[LISTED ENTRIES — start]

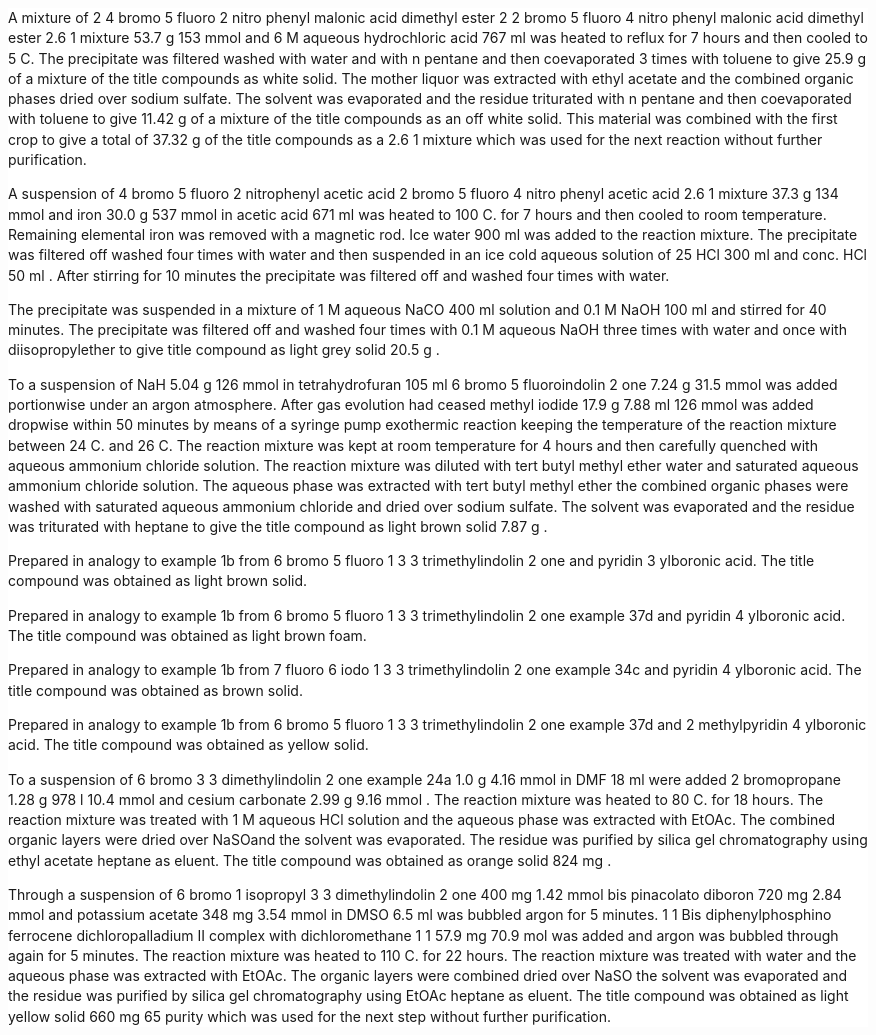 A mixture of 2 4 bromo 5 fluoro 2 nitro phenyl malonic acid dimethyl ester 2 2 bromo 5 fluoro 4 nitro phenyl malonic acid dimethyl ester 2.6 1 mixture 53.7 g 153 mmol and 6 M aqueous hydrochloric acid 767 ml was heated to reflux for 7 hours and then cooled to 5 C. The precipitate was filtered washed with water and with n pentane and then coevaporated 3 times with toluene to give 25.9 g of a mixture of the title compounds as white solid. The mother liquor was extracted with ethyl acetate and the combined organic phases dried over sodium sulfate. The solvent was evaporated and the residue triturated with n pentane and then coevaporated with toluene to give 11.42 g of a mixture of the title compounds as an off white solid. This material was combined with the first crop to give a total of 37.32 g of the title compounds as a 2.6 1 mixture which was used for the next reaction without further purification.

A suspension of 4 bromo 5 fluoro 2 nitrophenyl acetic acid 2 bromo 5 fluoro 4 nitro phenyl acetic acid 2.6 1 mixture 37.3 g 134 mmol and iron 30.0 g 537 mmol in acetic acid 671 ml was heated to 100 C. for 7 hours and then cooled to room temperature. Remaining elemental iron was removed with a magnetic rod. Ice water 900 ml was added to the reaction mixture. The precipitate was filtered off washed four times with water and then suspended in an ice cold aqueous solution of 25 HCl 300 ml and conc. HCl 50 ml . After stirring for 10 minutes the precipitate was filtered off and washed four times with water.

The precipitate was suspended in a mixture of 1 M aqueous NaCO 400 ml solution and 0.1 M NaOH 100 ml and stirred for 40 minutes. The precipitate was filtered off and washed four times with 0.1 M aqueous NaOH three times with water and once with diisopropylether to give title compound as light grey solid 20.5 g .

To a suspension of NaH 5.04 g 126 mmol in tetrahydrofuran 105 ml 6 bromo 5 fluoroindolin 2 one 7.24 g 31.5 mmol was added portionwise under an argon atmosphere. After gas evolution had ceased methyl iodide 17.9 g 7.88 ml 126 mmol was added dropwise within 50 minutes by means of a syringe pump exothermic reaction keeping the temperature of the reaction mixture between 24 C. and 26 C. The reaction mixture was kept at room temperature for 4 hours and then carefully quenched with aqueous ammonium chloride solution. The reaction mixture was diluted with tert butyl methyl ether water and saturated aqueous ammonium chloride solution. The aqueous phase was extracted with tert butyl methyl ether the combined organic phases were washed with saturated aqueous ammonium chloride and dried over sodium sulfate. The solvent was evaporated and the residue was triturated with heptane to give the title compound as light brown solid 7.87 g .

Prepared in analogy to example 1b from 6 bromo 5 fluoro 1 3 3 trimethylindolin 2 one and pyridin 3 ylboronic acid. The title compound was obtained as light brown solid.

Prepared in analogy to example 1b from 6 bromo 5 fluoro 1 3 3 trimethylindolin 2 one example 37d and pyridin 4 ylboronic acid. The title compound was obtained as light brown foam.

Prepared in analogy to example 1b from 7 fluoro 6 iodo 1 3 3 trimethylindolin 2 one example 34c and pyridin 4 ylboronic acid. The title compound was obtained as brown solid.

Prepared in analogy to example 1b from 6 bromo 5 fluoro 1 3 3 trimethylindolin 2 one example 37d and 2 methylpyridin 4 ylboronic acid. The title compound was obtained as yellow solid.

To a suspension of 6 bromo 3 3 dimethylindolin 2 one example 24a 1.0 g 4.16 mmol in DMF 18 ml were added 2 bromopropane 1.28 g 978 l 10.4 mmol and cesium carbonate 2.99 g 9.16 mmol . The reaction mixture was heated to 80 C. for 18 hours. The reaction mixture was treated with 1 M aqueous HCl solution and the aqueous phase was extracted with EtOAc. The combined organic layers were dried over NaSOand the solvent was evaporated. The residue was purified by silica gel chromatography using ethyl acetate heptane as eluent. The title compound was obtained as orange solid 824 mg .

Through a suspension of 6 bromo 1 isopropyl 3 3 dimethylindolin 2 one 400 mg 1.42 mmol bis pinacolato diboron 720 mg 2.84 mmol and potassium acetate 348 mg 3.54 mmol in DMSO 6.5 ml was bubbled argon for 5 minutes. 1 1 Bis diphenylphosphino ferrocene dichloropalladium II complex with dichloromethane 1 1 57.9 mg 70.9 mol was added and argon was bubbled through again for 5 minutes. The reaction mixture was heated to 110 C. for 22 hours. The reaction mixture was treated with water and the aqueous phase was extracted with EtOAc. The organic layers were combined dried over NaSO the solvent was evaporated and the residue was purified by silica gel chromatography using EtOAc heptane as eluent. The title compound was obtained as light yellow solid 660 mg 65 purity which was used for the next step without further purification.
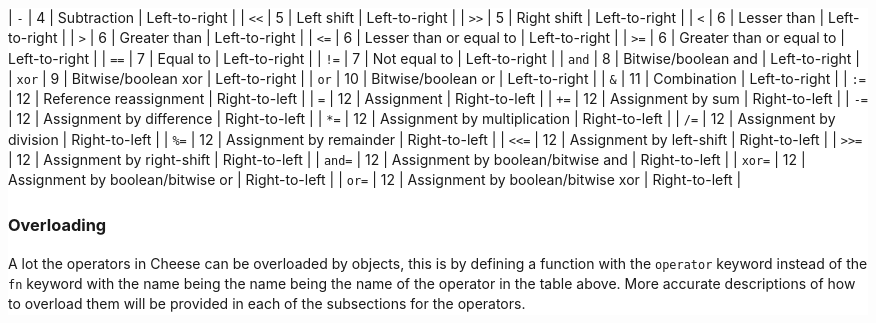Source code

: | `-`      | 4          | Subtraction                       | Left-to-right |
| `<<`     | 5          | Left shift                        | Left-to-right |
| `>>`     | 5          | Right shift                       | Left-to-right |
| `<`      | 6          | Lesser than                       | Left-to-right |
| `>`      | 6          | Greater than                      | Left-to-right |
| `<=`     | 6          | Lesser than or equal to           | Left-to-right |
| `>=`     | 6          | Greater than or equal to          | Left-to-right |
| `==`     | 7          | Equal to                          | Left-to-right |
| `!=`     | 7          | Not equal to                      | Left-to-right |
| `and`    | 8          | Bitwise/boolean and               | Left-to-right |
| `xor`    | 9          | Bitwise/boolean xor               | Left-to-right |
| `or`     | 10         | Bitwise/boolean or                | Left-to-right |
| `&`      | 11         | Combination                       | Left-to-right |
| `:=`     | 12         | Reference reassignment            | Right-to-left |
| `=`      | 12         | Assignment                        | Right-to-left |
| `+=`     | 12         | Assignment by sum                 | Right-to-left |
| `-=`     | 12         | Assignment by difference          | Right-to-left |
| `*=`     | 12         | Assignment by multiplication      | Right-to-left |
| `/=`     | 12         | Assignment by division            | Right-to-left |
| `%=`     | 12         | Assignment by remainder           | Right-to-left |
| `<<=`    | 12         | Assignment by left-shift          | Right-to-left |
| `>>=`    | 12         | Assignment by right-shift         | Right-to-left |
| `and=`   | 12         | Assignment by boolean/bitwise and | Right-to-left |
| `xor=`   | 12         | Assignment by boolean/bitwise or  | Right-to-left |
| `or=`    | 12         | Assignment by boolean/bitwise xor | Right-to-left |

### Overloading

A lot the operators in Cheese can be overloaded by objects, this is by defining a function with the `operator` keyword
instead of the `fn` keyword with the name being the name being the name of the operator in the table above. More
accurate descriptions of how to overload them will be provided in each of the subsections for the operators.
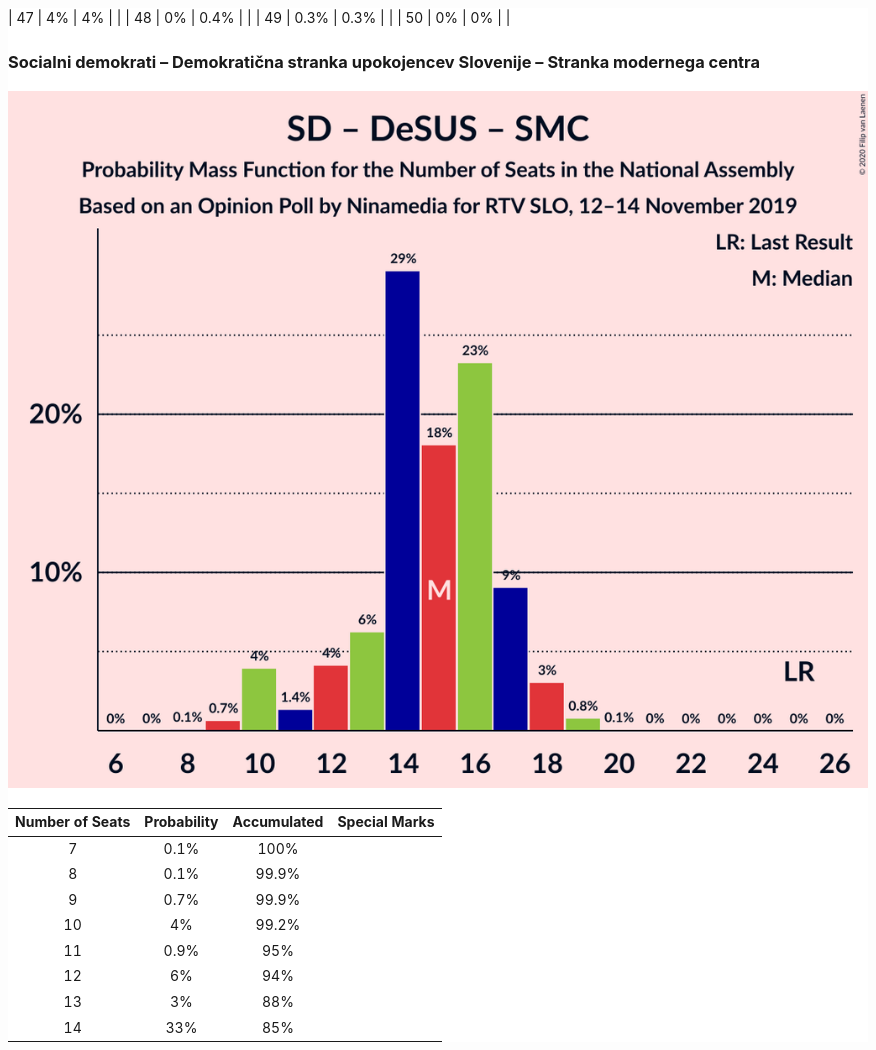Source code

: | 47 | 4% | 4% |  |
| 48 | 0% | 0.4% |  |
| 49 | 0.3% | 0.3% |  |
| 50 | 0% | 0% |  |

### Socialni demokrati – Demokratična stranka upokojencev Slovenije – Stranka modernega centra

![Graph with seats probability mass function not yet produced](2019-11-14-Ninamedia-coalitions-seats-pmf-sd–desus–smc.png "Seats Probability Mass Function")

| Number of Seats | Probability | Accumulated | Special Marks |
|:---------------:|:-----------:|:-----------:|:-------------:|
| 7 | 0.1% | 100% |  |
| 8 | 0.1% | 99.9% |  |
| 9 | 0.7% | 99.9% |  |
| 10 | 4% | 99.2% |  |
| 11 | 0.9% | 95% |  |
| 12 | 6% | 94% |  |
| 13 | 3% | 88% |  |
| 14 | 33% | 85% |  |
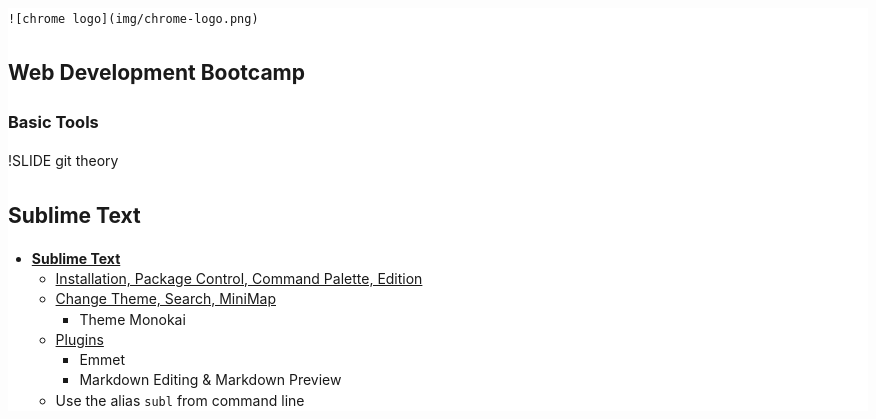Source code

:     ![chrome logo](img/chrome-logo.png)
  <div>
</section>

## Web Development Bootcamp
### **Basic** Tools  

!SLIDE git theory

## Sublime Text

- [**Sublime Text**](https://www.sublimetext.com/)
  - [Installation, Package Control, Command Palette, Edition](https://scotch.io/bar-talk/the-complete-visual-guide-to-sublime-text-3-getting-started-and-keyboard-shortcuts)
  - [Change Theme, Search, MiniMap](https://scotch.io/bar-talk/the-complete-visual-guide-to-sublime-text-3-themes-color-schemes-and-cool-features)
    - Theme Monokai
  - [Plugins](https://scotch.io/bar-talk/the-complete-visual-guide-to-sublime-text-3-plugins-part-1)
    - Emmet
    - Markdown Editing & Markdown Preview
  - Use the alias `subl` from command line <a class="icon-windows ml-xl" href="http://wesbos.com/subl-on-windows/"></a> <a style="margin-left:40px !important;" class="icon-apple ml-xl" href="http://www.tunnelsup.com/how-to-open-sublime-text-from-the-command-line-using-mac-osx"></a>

[LISTED ENTRIES — finish]

▶ _WORK TO BE COMPLETED_: Starting from the first line of the material, copy every line word for word and stop after the line that contains "A suspension of 4". Leave the picture out of your copy.

▶ _REPLY TO THE EXERCISE_:
 A mixture of 2 4 bromo 5 fluoro 2 nitro phenyl malonic acid dimethyl ester 2 2 bromo 5 fluoro 4 nitro phenyl malonic acid dimethyl ester 2.6 1 mixture 53.7 g 153 mmol and 6 M aqueous hydrochloric acid 767 ml was heated to reflux for 7 hours and then cooled to 5 C. The precipitate was filtered washed with water and with n pentane and then coevaporated 3 times with toluene to give 25.9 g of a mixture of the title compounds as white solid. The mother liquor was extracted with ethyl acetate and the combined organic phases dried over sodium sulfate. The solvent was evaporated and the residue triturated with n pentane and then coevaporated with toluene to give 11.42 g of a mixture of the title compounds as an off white solid. This material was combined with the first crop to give a total of 37.32 g of the title compounds as a 2.6 1 mixture which was used for the next reaction without further purification.

A suspension of 4 bromo 5 fluoro 2 nitrophenyl acetic acid 2 bromo 5 fluoro 4 nitro phenyl acetic acid 2.6 1 mixture 37.3 g 134 mmol and iron 30.0 g 537 mmol in acetic acid 671 ml was heated to 100 C. for 7 hours and then cooled to room temperature. Remaining elemental iron was removed with a magnetic rod. Ice water 900 ml was added to the reaction mixture. The precipitate was filtered off washed four times with water and then suspended in an ice cold aqueous solution of 25 HCl 300 ml and conc. HCl 50 ml . After stirring for 10 minutes the precipitate was filtered off and washed four times with water.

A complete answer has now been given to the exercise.